Doch bald schon wird es ihm auch darum gehen, herauszufinden, in welcher Art und Weise sich die Migranten am Leben im Kiez beteiligen können, wie man sie in die Entscheidungen einbeziehen kann. Das ist ihm ganz wichtig. Recep Aydinlar möchte die Kontakte der verschiedenen Gruppen auch untereinander verbessern und sie ermutigen, sich selbst für die Belange des Kiezes einzusetzen. Es ist richtig, sagt er, dass sich das Quartiersmanagement für die Migranten einsetzt, aber dann müsse auch der Zeitpunkt kommen, da die Migranten sich sagen: Das ist mein Kind, ich passe auf, was mit ihm in der Schule geschieht; das ist mein Nachbar, der ist mir nicht egal; das ist auch mein Kiez, ich möchte aktiv am Gemeingeschehen teilnehmen.
"Ich möchte ein Gegengewicht an guten Vorbildern schaffen", sagt er. Bisher sei das Bild von den nicht deutschsprachigen Mitbürgern einseitig geprägt, vor allem von den negativ auffälligen Gruppen. Diese Prägung wirkt in die deutsche Bevölkerung ebenso wie in die Gemeinden, Gruppen und Vereine selbst hinein. Er will, dass auch die anderen sich bemerkbar machen und das Bild ergänzen.
Anfang zwanzig war Recet Aydinlar, als er nach Berlin kam. Zunächst hat er an der Fachhochschule für Wirtschaft Wirtschaftswissenschaften studiert, weil ihn das Phänomen der Globalisierung damals schon interessiert hat.

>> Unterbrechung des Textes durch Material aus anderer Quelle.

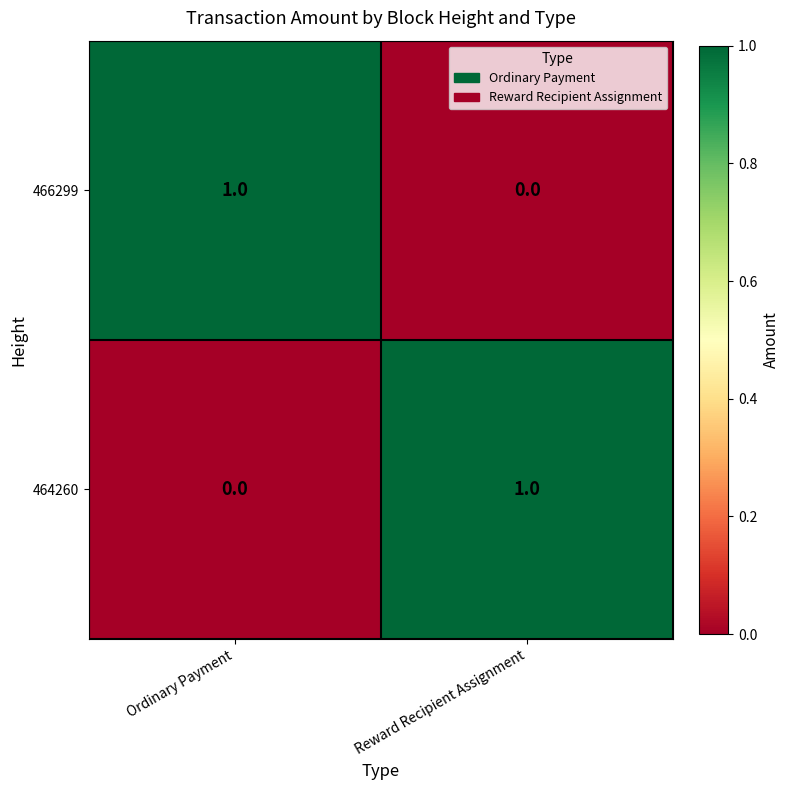

Reading left to right, list all the values displayed in this chart.

466299: 1	0
464260: 0	1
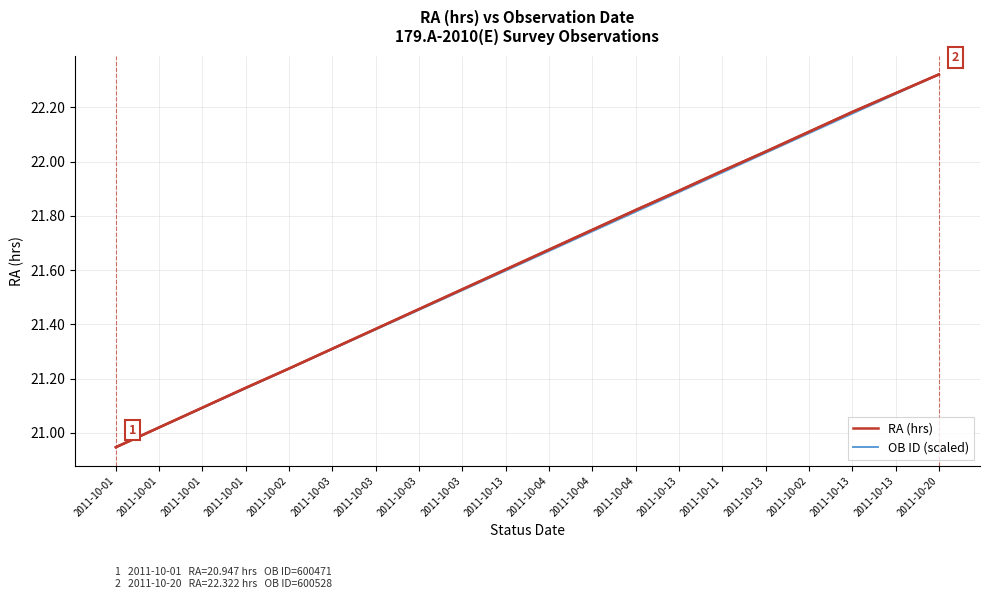

At which category is the sum across all series the highest?

2011-10-20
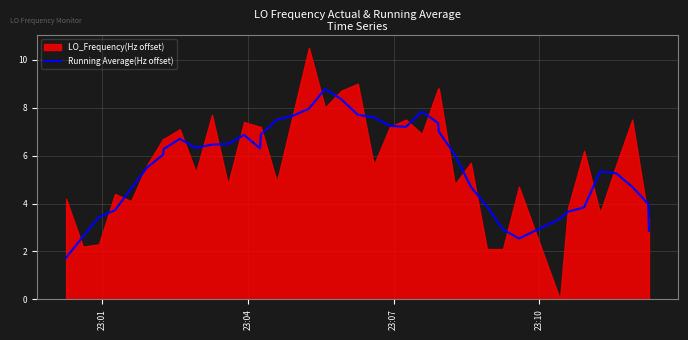

What is the minimum value for Running Average(Hz offset)?

1.7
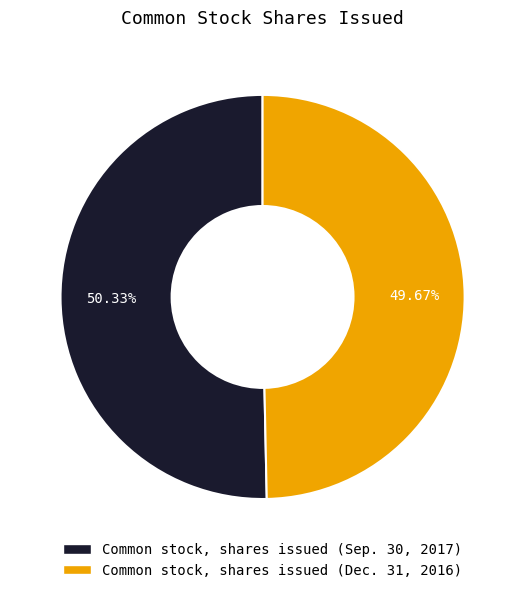

To the nearest percent, what is the combined percentage of Common stock, shares issued (Sep. 30, 2017) and Common stock, shares issued (Dec. 31, 2016)?

100%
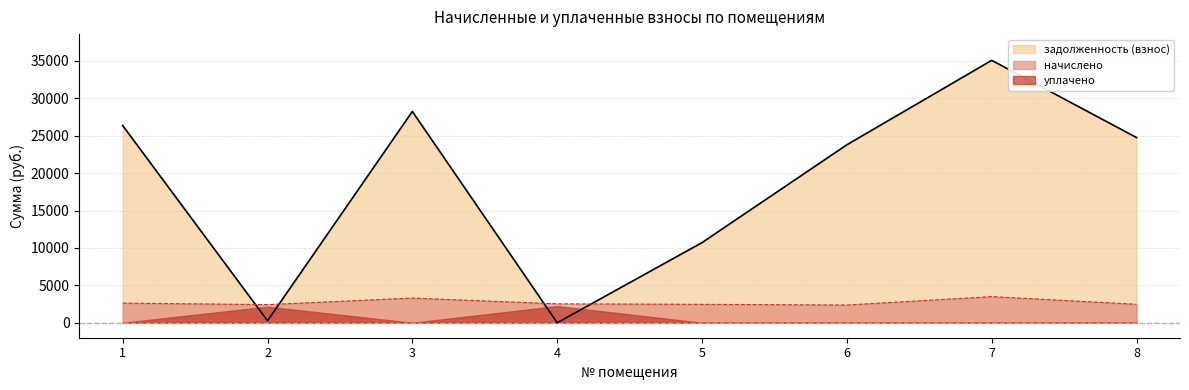

Where is the first local maximum for задолженность (взнос)?

3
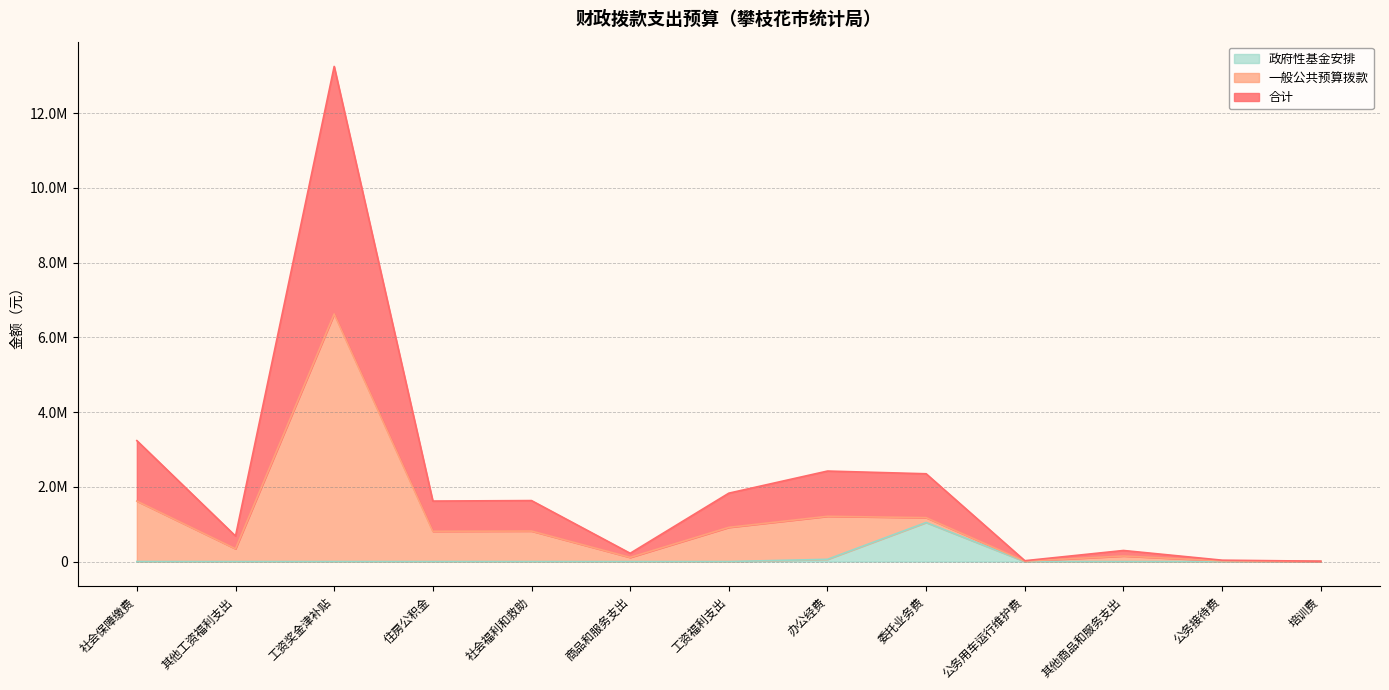

What are all the series names shown in the legend?

政府性基金安排, 一般公共预算拨款, 合计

Das war zu einer Zeit, als die Globalisierung noch nicht an allem schuld war und noch nicht für alles herhalten musste. Und es hat ihn schon damals interessiert, die Zusammenhänge der Globalisierung mit dem nationalen Arbeitsmarkt zu durchschauen. Seine Diplomarbeit hat Recep Aydinlar über das Thema Ehrenamtlichkeit geschrieben. Er sei, sagt er, der Frage nachgegangen, ob Ehrenamtlichkeit eine Antwort auf die Probleme am Arbeitsmarkt sein kann.
Er selbst hat, seit er in Berlin ist, immer gearbeitet. Schon während des Studiums war er in einer Jugendfreizeiteinrichtung in Spandau tätig. Und er hat schon immer viel mit Migrantengruppen zu tun gehabt. Jetzt hat er eine neue Herausforderung gesucht und zunächst eine Stellenausschreibung gefunden. Und darüber seinen neuen Job.
Recep Aydinlar ist kein lauter Mann. Leise tastet er sich vor und lotet die Möglichkeiten aus, freut sich, wie er sagt, auf die Zusammenarbeit mit dem Referenten des Bezirksbürgermeisters für Integrationsfragen Wolf Müller und auf die Zusammenarbeit mit dem Ausländerbeauftragten. Viele Gespräche führen, das wird seine Arbeit sein, immer wieder sprechen und andere miteinander ins Gespräch bringen. Und – das gehört zu jeder Integrationsarbeit – die Sprachfähigkeiten derjenigen, die hier leben wollen, zu fördern helfen. Denn "der Weg in die Gesellschaft führt über die Sprache."